Structural collapse remains one of the deadly dozen hazards our members encounter during the steel erection process throughout the United States and Canada and is especially true when it comes to making beam to columns connections designed with double connections over column webs. The Iron Workers International Association’s (IW) 2018 ZERO Incident campaign commissioned by General President Eric Dean includes the recognition and avoidance of structural collapse incidents.
From an engineering standpoint, the design of a double connection is an efficient connection allowing for two beams on opposite sides of a column web to share the same set common connection bolts. However, from an ironworker connector’s standpoint, it can be a deadly design resulting in structural collapse, unless certain shop fabrication requirements are addressed. To attach the second member, the nuts on the first beams bolts must be removed and the bolt’s backed-out. This maneuver is extremely dangerous and often takes place with a connector sitting on the first member.
The Occupational Safety and Health Administration (OSHA) Subpart R – Steel Erection standard, drafted by three members of the IW and industry stakeholders, includes specific steel fabrication requirements to address the hazards double connections over column webs.

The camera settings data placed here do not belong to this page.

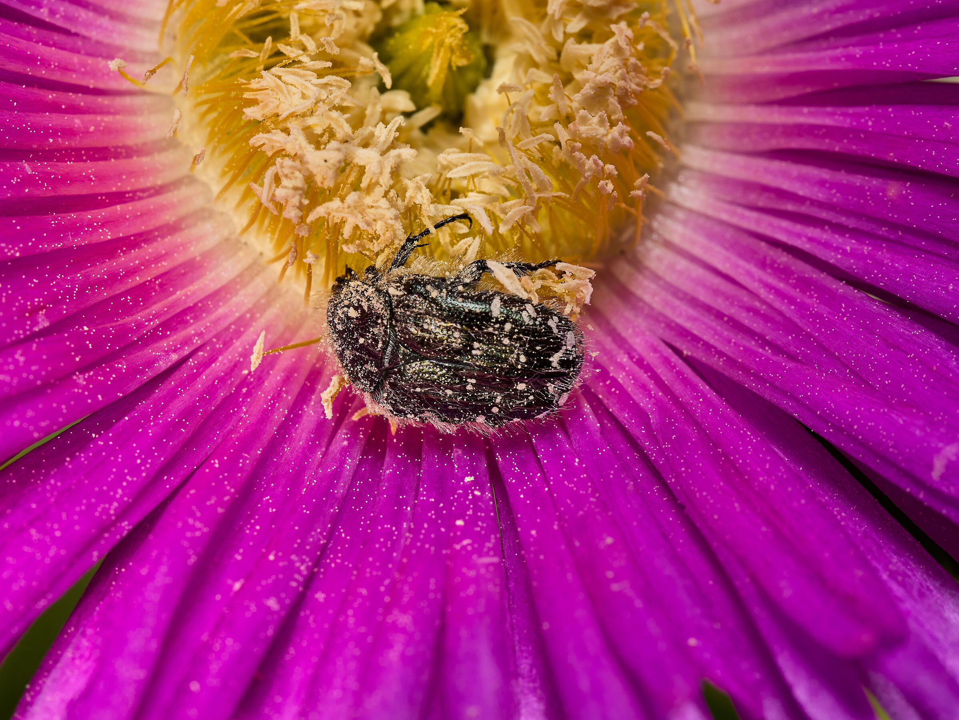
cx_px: 480
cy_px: 360
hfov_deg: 16.4
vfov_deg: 12.4
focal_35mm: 120
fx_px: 3326
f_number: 8
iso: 125
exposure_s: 1/250
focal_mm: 60
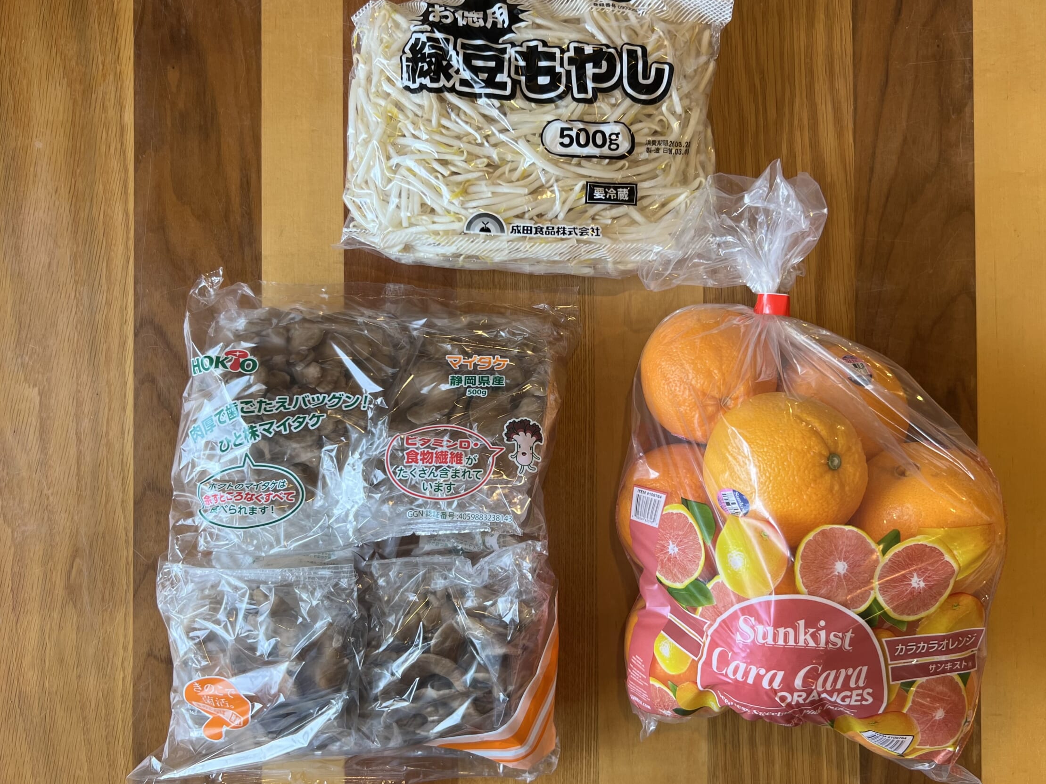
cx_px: 551
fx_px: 906
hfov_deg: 59.9
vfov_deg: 46.8
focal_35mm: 30
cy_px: 368
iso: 64
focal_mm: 5.7
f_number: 1.5
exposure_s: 1/114
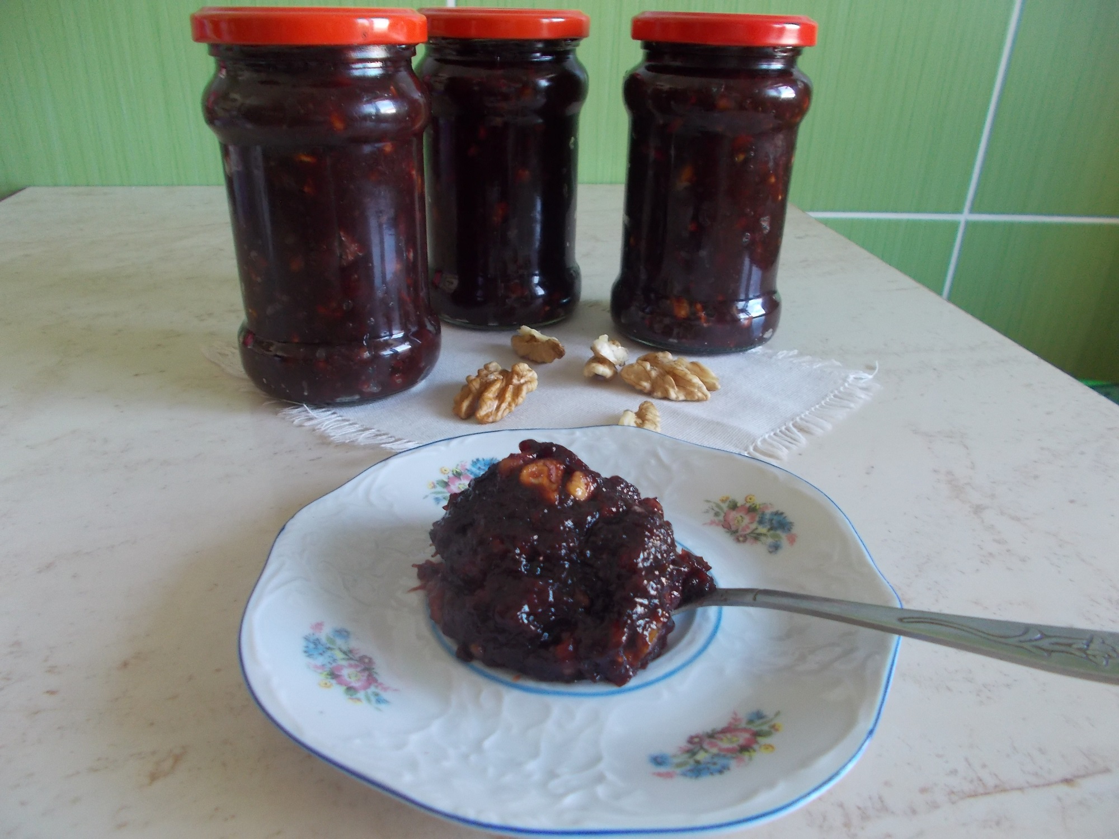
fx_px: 840
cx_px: 560
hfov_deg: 67.3
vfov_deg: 53.1
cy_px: 420
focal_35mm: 26
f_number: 3.2
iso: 200
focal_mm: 4.6
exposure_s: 1/25
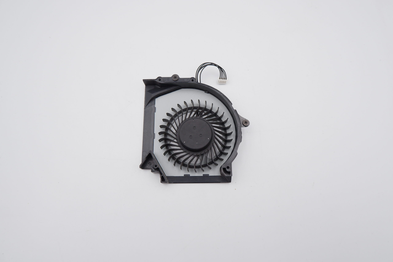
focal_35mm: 23
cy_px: 131
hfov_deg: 76.1
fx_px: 251
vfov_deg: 55.1
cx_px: 196
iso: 800
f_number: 5.6
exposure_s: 1/280
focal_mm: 15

The following are two OSHA standards pertaining to steel fabrication of columns designed with double connections that provide specific requirements to prevent structural collapse during the erection process. It is important for our members, steel erection contractors and steel fabricators to recognize the potential structural collapse hazards associated with the double connection design, and the OSHA Subpart R – Steel Erection standards written to prevent this steel erection hazard. Our members and contractors must never erect columns that do not comply with the following OSHA standards:
CFR 1926.756(c)(1) – “When two structural members on opposite sides of a column web, or a beam web over a column, are connected sharing common connection holes, at least one bolt with its wrench-tight nut shall remain connected to the first member unless a shop-attached or field-attached seat or equivalent connection device is supplied with the member to secure the first member and prevent the column from being displaced (See Appendix H to this subpart for examples of equivalent connection devices).
CFR 1926.756(c)(2) – “If a seat or equivalent device is used, the seat (or device) shall be designed to support the load during the double connection process. It shall be adequately bolted or welded to both a supporting member and the first member before the nuts on the shared bolts are removed to make the double connection.”
The illustration to the left shows the erection of a typical double connection without any type of protective measures required by the above OSHA standard. Both of the nuts have been removed from the bolts and a spud wrench is used to help guide the second member into position over the bolts of the first beam. Connectors are sitting on the beam, not secured or protected from opening up, can collapse while trying to make the connection. Ironworkers must not erect double connections unless seat lugs or other devices are either shop or field attached to prevent collapse hazards. The use of come-alongs and/or half-pins to temporarily secure the beam to column connection during erection are not an acceptable method, or an alternative means to comply with the above OSHA standards.